Presentation: Generative artificial intelligence is transforming how machines learn and interact with humans — but it is also fundamentally reshaping the meaning of privacy. Traditionally, privacy concerns focused on protecting explicitly shared personal data such as names, locations, or medical records. In contrast, modern generative models can infer sensitive information that was never directly disclosed by combining patterns across text, images, and other data modalities. As a result, classical safeguards such as anonymization and consent are no longer sufficient. This talk explores why privacy has become more urgent in the age of generative AI and how the notion of privacy itself must be redefined. We begin with intuitive examples of explicit and implicit privacy leakage, highlighting the role of inference and cross-modal reasoning. We then introduce principled ways of defining privacy and briefly survey technical approaches for designing privacy into AI systems, including differential privacy, secure computation, and federated learning. We conclude by discussing unavoidable privacy–utility tradeoffs and highlighting application domains — such as healthcare, mobility, education, and personalized AI — where privacy-preserving AI is essential for trust, adoption, and societal benefit.

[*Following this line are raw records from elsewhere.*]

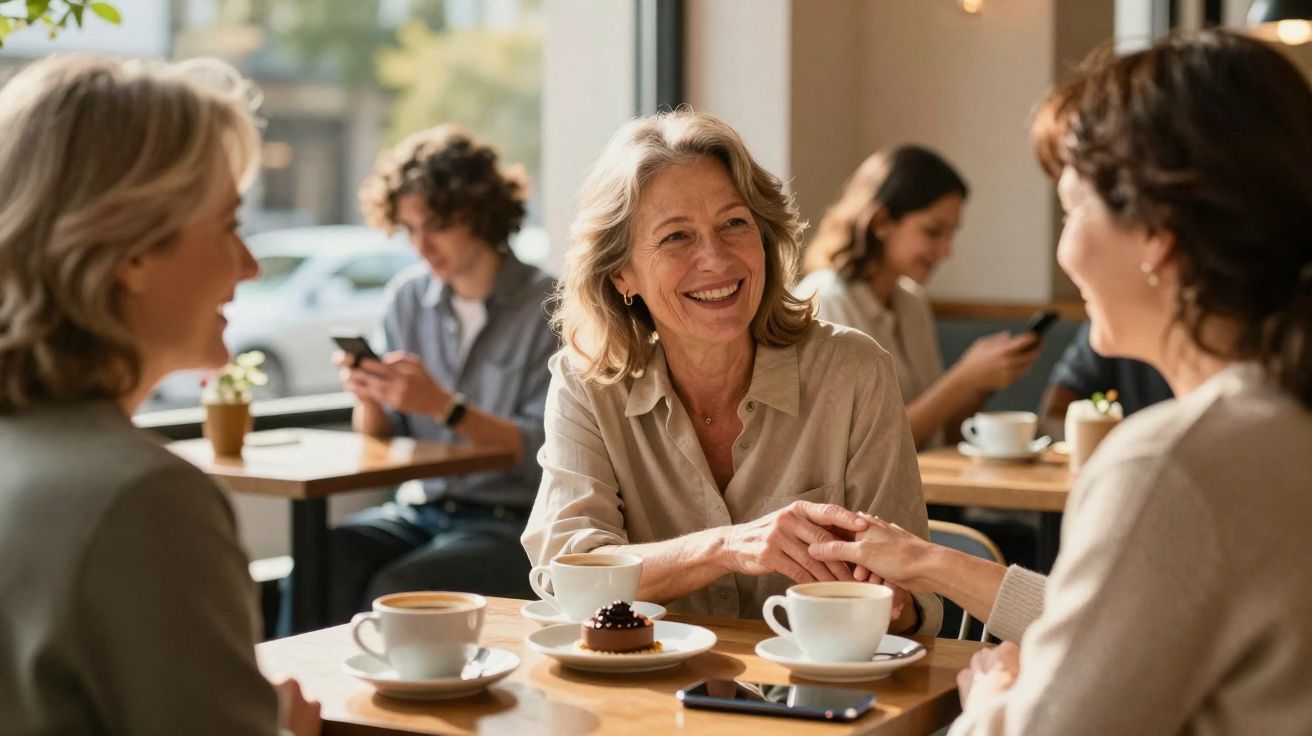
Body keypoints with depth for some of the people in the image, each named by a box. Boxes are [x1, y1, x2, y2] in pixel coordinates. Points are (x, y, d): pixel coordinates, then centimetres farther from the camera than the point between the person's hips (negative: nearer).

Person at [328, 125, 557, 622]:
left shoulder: (547, 308, -6)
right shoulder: (408, 297, 10)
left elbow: (542, 453, -12)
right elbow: (382, 442, 12)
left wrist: (444, 406, -23)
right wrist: (369, 399, -11)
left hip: (509, 522, -4)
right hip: (417, 511, 5)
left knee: (395, 591, -31)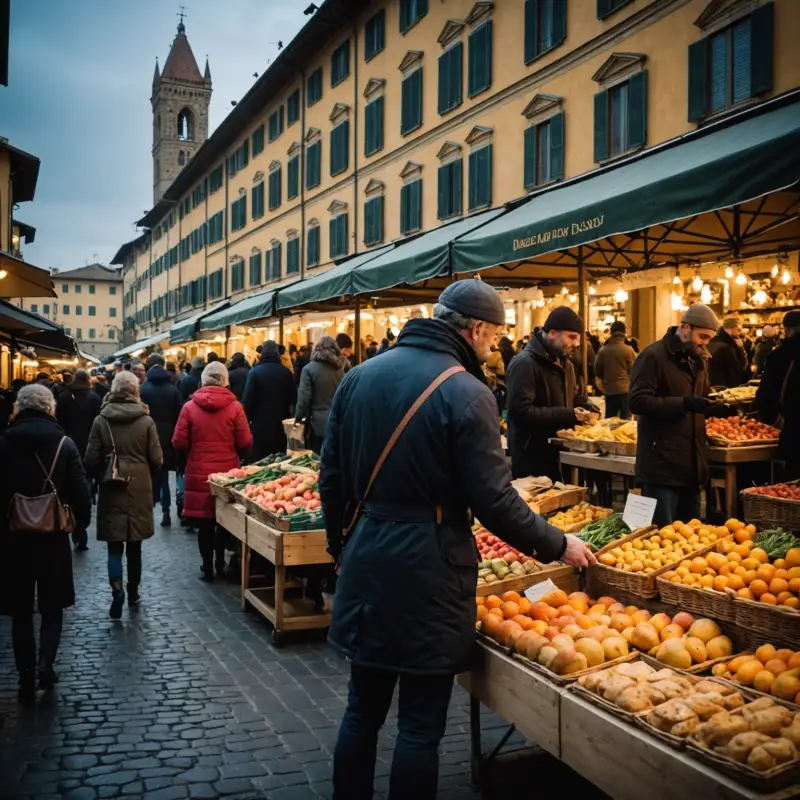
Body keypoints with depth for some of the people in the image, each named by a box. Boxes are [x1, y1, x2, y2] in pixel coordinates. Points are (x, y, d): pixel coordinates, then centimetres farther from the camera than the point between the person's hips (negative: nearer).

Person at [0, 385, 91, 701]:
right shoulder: (64, 444, -8)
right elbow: (80, 492, -8)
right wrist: (81, 523, 8)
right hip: (53, 538, -1)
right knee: (52, 608, 15)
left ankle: (27, 679, 16)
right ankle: (45, 663, -3)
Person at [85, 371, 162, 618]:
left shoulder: (101, 421, -6)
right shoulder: (146, 421, -8)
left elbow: (91, 459, -4)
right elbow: (156, 460, -5)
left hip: (111, 491, 0)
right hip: (139, 489, 0)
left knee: (115, 545, 6)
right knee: (134, 546, 13)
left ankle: (117, 588, -14)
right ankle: (133, 593, 24)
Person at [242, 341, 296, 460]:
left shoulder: (255, 372, -8)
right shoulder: (286, 372, 1)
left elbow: (248, 400, -9)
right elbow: (293, 399, 6)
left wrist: (246, 421, 1)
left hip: (260, 425, -3)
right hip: (281, 425, 3)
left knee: (259, 463, 2)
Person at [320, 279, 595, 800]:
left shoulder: (359, 376, 5)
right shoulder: (466, 393, -15)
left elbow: (332, 477, 9)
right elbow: (495, 500, -14)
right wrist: (558, 546, 1)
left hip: (366, 561, 6)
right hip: (427, 571, -6)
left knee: (362, 711, 19)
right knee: (420, 726, 8)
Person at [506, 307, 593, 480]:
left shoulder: (564, 363, 14)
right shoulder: (525, 363, -19)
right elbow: (520, 411, -27)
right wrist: (567, 415, -27)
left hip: (557, 452, 9)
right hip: (531, 456, -9)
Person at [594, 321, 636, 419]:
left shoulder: (602, 350, 3)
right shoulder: (629, 350, -8)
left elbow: (597, 370, 12)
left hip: (609, 389, 3)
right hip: (625, 389, -3)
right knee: (625, 420, -1)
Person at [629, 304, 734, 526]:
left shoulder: (698, 359, 16)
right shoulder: (653, 356, -12)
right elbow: (638, 401, -20)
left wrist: (720, 408, 3)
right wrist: (684, 403, -29)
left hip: (692, 463, 8)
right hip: (662, 464, -8)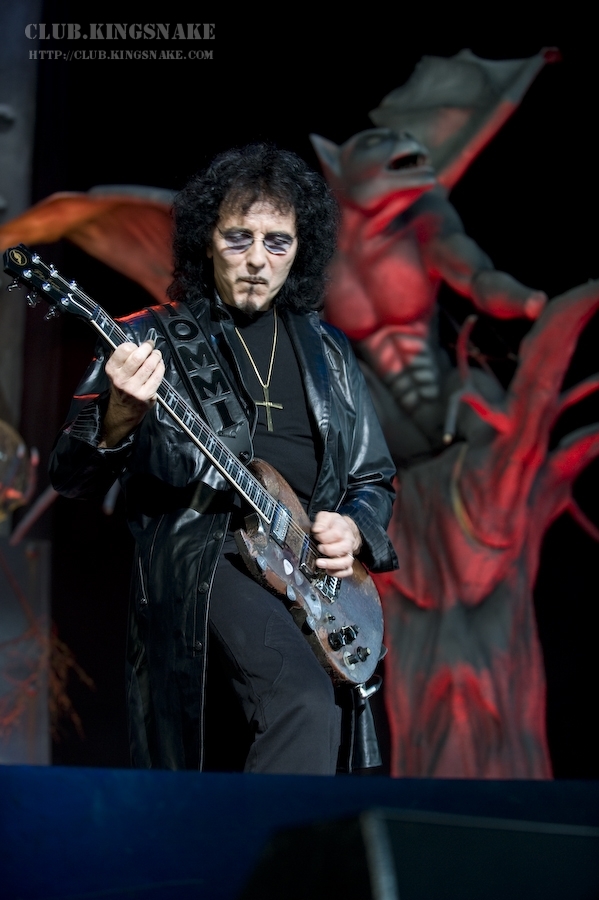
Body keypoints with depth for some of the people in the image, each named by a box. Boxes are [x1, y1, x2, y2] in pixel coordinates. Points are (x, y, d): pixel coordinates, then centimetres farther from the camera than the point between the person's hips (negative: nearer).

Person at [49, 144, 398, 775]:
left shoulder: (327, 351, 14)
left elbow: (374, 478, 22)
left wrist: (353, 528, -1)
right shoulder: (153, 339, 1)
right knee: (304, 699, -31)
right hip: (194, 553, -6)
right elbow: (71, 479, -3)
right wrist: (121, 419, -25)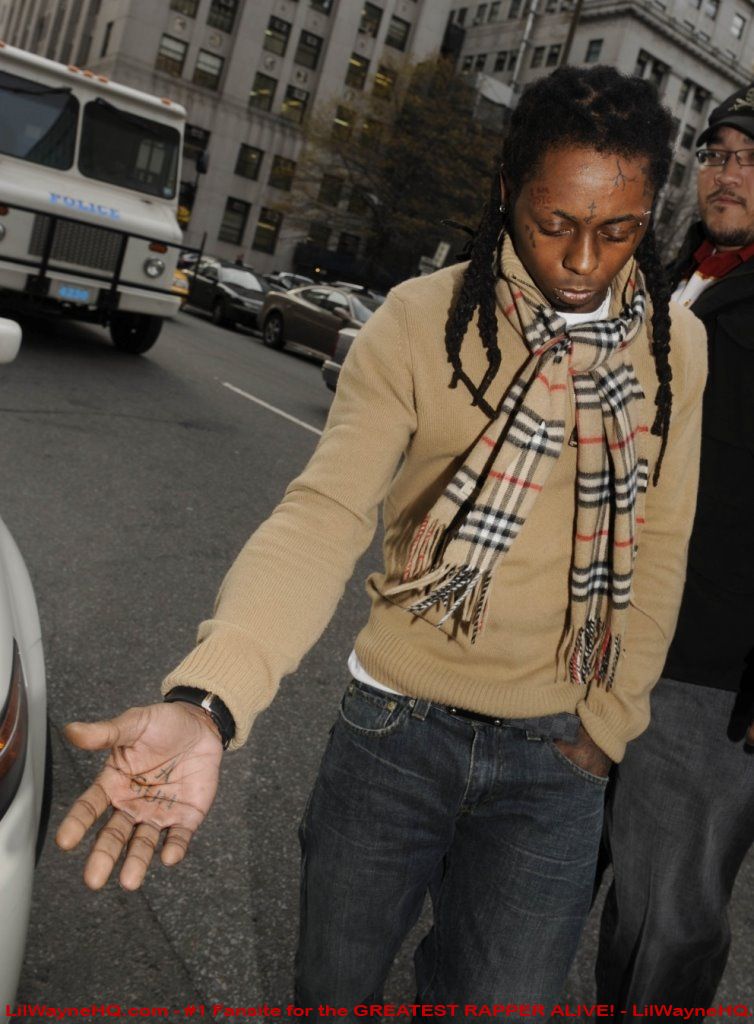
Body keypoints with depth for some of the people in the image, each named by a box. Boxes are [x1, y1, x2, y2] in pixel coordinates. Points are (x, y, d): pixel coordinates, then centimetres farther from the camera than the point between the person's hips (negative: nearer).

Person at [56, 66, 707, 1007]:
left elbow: (657, 551, 5)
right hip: (395, 723, -1)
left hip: (555, 758, 2)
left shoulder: (676, 346, -3)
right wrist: (205, 700, -39)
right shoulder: (420, 322, -13)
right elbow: (324, 513, -25)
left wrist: (606, 719, 5)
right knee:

Speaker’s Biography: Ravi Tandon is a Professor in the Department of ECE at the University of Arizona, where he holds a Craig M. Berge Faculty Fellowship and a courtesy appointment in Applied Mathematics. He received the Ph.D. degree in ECE from the University of Maryland, College Park in 2010 and B.Tech. degree in Electrical Engineering from IIT Kanpur in 2004. He was a post-doctoral research associate at Princeton University from 2010-2012. Dr Tandon is a recipient of a NSF CAREER Award, the Keysight Early Career Professor Award, and a Best Paper Award at IEEE Globecom conference. His current research interests are in trustworthy AI and machine learning, with a specific focus on privacy, security, and the design of principled, reliable learning systems
RCoE event invitations and information are encouraged to be shared widely across campus. While certain activities will extend participation to graduate students, AI RCoE activities aim to convene post-graduate researchers at the University of Arizona. In the case an event reaches maximum participation, preference for participation will be given to U of A faculty and researchers.